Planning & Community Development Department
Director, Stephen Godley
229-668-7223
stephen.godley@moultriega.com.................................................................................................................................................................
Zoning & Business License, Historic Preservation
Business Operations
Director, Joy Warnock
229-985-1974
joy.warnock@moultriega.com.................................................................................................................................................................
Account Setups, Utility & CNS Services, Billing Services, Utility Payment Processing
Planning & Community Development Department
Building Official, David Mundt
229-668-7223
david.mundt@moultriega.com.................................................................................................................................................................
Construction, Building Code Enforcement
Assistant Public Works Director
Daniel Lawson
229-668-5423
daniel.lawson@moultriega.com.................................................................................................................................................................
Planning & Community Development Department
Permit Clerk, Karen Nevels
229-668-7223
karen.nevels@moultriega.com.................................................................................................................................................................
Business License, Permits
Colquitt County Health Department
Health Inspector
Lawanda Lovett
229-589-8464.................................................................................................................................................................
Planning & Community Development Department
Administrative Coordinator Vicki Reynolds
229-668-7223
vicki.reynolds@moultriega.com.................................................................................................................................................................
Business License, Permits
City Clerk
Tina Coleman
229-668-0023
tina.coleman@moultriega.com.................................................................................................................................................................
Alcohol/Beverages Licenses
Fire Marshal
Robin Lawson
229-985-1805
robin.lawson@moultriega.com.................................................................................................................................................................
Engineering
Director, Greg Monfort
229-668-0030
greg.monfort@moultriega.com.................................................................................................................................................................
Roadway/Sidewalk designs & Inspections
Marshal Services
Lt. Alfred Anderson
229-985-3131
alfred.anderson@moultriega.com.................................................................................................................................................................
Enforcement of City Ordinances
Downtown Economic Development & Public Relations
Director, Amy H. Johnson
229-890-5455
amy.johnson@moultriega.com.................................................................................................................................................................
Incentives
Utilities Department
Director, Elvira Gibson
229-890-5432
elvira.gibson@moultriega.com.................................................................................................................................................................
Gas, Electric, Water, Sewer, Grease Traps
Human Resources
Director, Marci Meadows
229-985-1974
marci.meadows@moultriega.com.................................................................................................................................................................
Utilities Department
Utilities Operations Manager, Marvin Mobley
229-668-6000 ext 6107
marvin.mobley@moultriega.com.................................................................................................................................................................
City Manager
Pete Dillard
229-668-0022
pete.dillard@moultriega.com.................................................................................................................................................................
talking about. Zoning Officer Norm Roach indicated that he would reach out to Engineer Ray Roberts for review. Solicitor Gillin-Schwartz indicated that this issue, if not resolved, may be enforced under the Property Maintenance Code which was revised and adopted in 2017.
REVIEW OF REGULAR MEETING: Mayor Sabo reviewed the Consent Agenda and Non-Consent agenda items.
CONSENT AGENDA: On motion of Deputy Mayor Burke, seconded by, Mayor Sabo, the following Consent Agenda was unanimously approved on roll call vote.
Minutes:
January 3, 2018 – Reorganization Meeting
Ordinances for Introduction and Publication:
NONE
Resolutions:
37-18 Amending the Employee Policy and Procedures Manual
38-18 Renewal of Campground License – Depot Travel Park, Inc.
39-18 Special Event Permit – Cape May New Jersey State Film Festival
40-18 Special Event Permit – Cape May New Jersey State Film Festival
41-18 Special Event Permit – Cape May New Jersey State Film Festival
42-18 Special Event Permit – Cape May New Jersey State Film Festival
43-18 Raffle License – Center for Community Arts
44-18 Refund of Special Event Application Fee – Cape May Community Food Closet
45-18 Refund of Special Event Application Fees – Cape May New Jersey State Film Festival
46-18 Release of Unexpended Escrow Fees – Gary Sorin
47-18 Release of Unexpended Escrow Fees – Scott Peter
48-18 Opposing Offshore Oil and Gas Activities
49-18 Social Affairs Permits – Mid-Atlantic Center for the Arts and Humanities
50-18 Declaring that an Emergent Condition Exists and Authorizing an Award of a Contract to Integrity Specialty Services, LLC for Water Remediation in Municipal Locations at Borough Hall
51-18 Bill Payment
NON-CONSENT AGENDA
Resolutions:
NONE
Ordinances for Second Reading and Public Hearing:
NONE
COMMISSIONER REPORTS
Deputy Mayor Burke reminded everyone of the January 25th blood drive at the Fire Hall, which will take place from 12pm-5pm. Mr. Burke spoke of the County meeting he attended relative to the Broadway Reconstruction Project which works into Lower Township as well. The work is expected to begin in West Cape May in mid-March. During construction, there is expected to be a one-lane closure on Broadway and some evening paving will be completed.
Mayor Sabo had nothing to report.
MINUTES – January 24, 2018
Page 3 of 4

○ ○ ○ ○ ○ ○ ○

■ WORK ITEM ■
Count the lines above that contain "Unexpended" and reply with the figure alone.

■ FINAL ANSWER ■
2